## Excerpted records
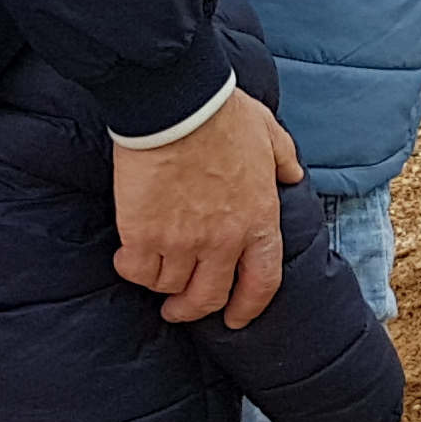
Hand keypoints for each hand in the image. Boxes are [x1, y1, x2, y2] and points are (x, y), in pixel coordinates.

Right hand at [114, 90, 289, 326]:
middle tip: (178, 309)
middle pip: (209, 297)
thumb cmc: (220, 113)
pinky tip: (128, 257)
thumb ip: (283, 158)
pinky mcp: (143, 235)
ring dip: (161, 283)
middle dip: (192, 309)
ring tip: (151, 269)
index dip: (248, 307)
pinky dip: (132, 268)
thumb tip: (292, 175)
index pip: (261, 282)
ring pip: (170, 286)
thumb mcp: (268, 132)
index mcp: (258, 220)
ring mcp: (183, 242)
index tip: (235, 318)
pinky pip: (137, 271)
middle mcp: (223, 241)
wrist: (175, 103)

## Task prompt
Retype the lines from the one containing "middle pip: (209, 297)" to the last line above. Change nothing and include no others.

## Finished exercise
middle pip: (209, 297)
thumb cmc: (220, 113)
pinky tip: (128, 257)
thumb ip: (283, 158)
pinky mcp: (143, 235)
ring dip: (161, 283)
middle dip: (192, 309)
ring tip: (151, 269)
index dip: (248, 307)
pinky dip: (132, 268)
thumb tip: (292, 175)
index pip: (261, 282)
ring pip: (170, 286)
thumb mcp: (268, 132)
index mcp: (258, 220)
ring mcp: (183, 242)
index tip: (235, 318)
pinky pip: (137, 271)
middle mcp: (223, 241)
wrist: (175, 103)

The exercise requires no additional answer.